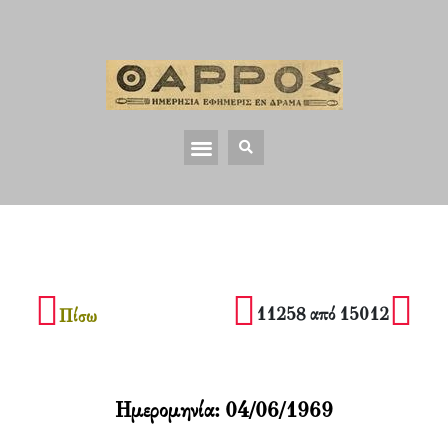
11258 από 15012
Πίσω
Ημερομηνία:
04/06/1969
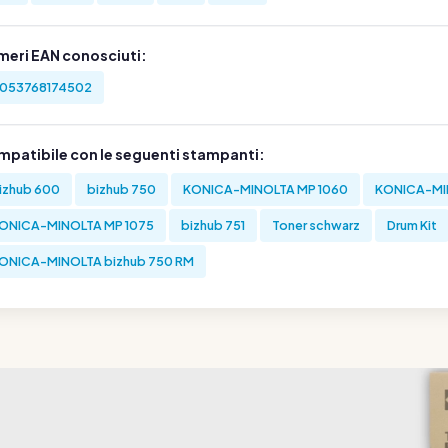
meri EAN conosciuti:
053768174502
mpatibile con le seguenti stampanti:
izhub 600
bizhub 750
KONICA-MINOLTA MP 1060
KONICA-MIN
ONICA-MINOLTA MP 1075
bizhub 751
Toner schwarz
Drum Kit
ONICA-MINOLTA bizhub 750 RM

* * *

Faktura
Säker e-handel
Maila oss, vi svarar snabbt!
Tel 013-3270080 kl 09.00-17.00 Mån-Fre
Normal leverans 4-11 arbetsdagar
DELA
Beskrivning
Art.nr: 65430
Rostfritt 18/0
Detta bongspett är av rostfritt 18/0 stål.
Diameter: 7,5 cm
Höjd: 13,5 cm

> **To do**:
The material above holds pictures; leave them out and set down exactly the lines from the line with "11258 από 15012" to the line with "ONICA-MINOLTA bizhub 750 RM", both included.

> **Exercise solution**:
11258 από 15012
Πίσω
Ημερομηνία:
04/06/1969
meri EAN conosciuti:
053768174502
mpatibile con le seguenti stampanti:
izhub 600
bizhub 750
KONICA-MINOLTA MP 1060
KONICA-MIN
ONICA-MINOLTA MP 1075
bizhub 751
Toner schwarz
Drum Kit
ONICA-MINOLTA bizhub 750 RM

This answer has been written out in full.